--- PROVIDED DATA ---

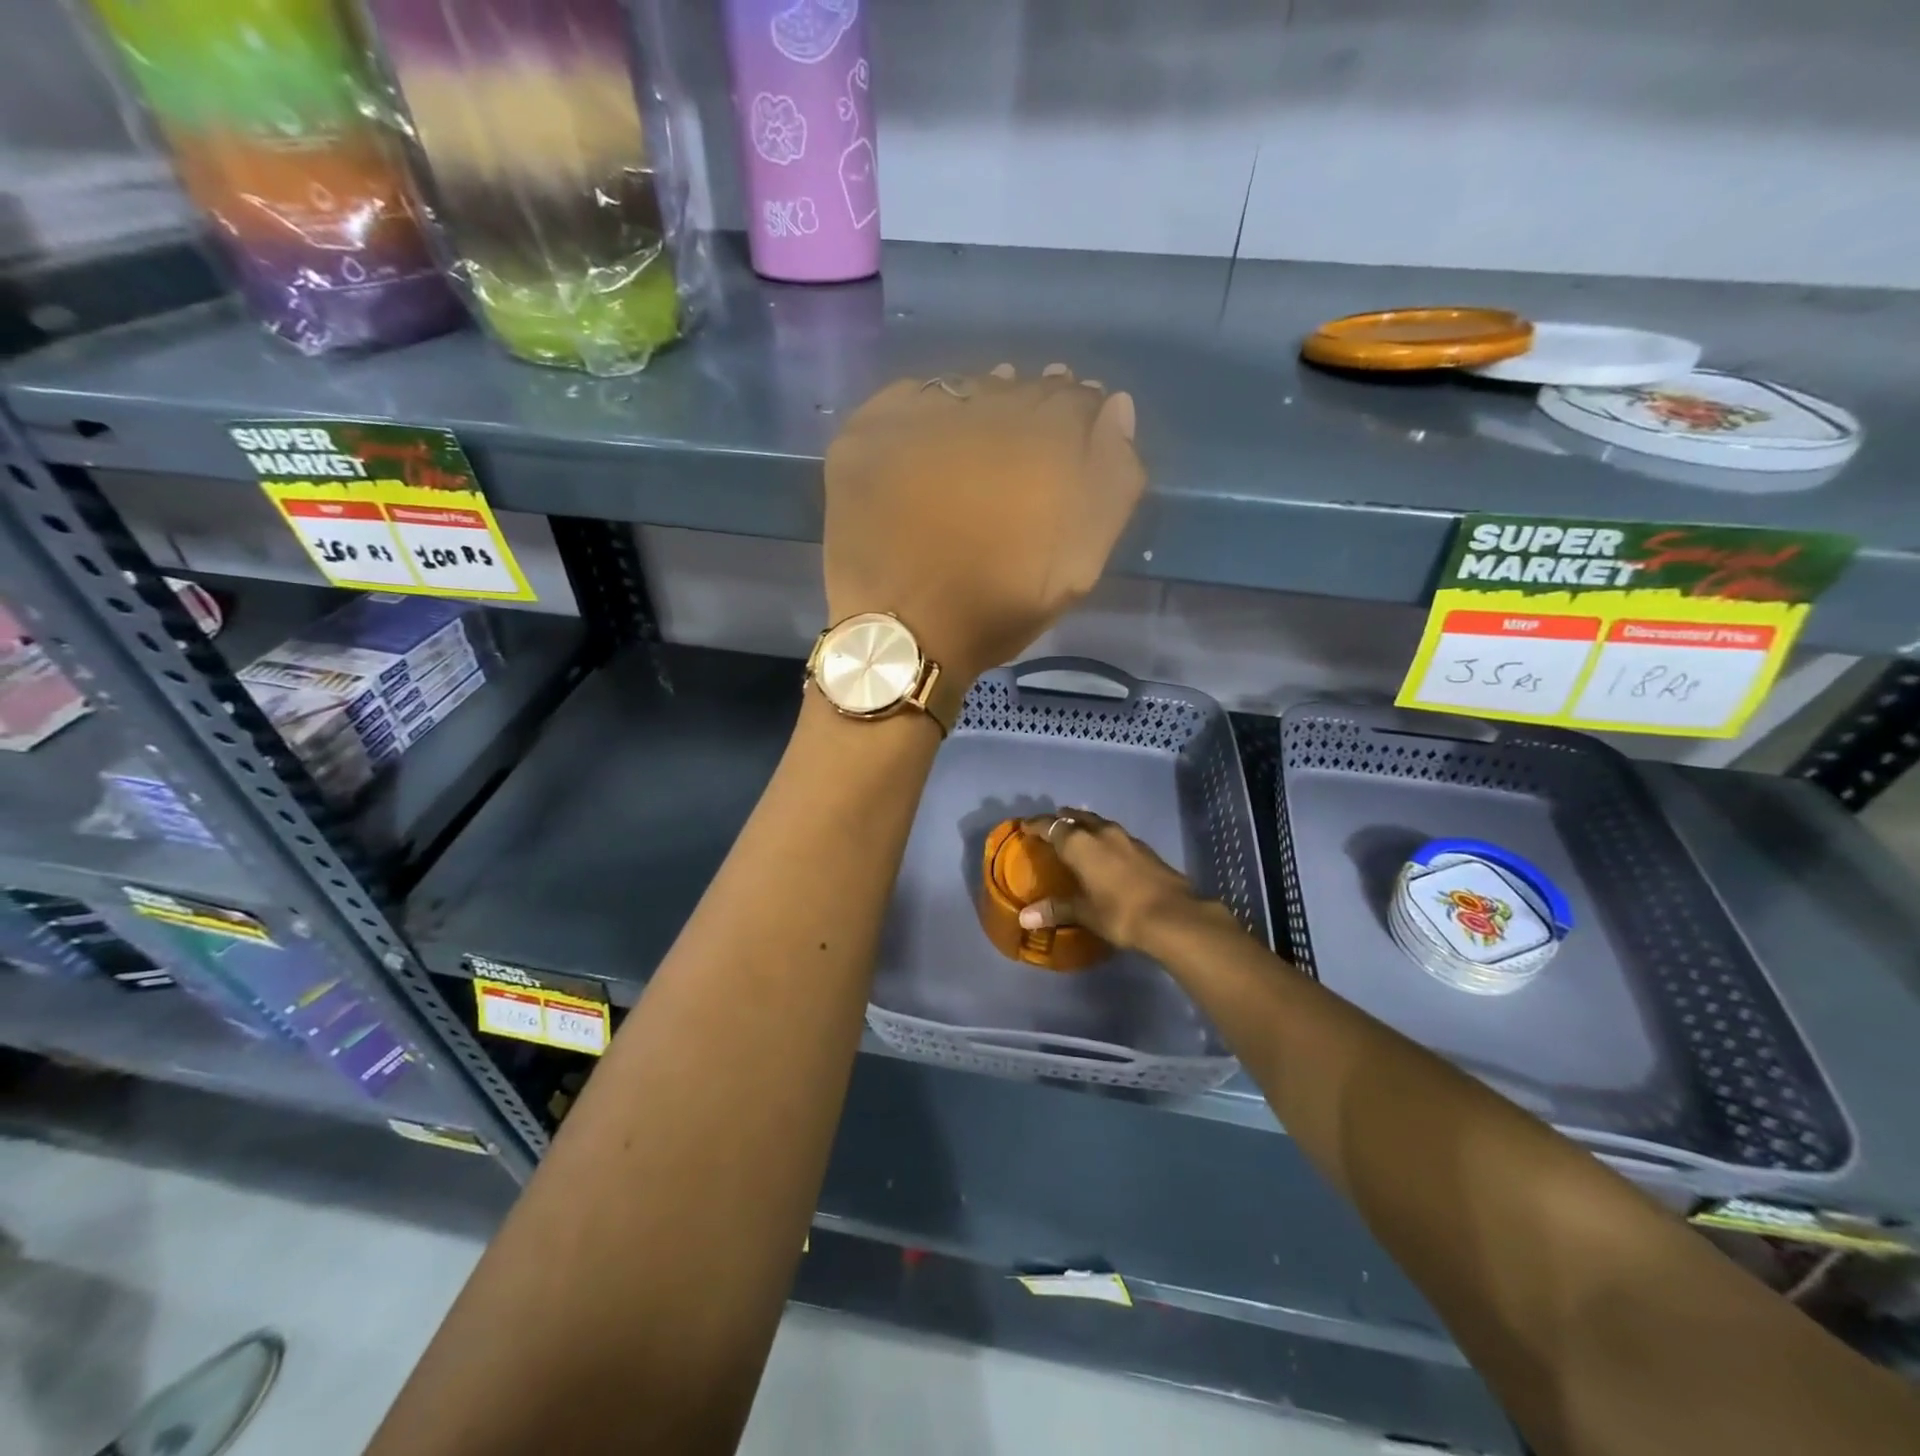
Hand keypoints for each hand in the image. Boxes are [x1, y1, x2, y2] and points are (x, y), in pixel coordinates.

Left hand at [823, 364, 1144, 683]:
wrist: (902, 633)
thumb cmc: (997, 606)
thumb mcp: (1079, 562)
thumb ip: (1112, 482)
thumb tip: (1115, 408)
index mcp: (1041, 439)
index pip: (1075, 398)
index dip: (1080, 416)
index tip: (1074, 439)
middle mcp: (982, 409)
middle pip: (1021, 388)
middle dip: (1033, 408)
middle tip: (1025, 445)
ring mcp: (917, 416)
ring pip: (965, 390)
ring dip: (982, 405)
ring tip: (982, 439)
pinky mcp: (867, 432)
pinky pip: (907, 400)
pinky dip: (926, 413)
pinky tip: (930, 442)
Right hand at [1014, 810, 1210, 952]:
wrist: (1173, 916)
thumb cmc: (1119, 912)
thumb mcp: (1084, 913)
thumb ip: (1055, 910)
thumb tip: (1024, 917)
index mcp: (1079, 843)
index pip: (1050, 826)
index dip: (1036, 825)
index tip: (1024, 827)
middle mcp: (1101, 833)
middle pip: (1076, 818)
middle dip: (1062, 820)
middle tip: (1052, 826)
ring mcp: (1127, 838)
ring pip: (1099, 823)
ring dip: (1086, 825)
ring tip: (1078, 834)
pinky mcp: (1145, 849)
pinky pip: (1116, 836)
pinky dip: (1105, 839)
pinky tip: (1107, 852)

---

The output must match the records word for word, except that no pictures appear.

Hand keypoints for each hand in the image. Boxes are [x1, y1, x2, y2] and points are (x, y), in pixel coordinates.

Left hand at [823, 364, 1144, 683]:
wrist: (902, 633)
thumb cmc: (997, 606)
thumb mcp: (1079, 562)
thumb ip: (1112, 482)
thumb tip: (1115, 408)
index mcp: (1041, 439)
index pip: (1075, 398)
index dip: (1080, 416)
index tip: (1074, 439)
middle mcp: (982, 409)
middle pip: (1021, 388)
middle dip: (1033, 408)
middle tip: (1025, 445)
ring mcp: (917, 416)
ring pip: (965, 390)
ring dip: (982, 405)
ring tip: (982, 439)
pinky mcp: (867, 432)
pinky pip: (907, 400)
pinky dip: (926, 413)
pinky tip: (930, 442)
Right hand at [1014, 810, 1210, 952]:
wrist: (1173, 916)
thumb cmc: (1119, 912)
thumb mcp: (1084, 913)
thumb ip: (1055, 910)
thumb tip: (1024, 917)
index mcp: (1079, 843)
index pip: (1050, 826)
index dip: (1036, 825)
index tip: (1024, 827)
middle mcp: (1101, 833)
middle pip: (1076, 818)
middle dip: (1062, 820)
middle tip: (1052, 826)
ring mcp: (1127, 838)
ring pip: (1099, 823)
ring dip: (1086, 825)
ring tip: (1078, 834)
pinky mcp: (1145, 849)
pinky pip: (1116, 836)
pinky dip: (1105, 839)
pinky tip: (1107, 852)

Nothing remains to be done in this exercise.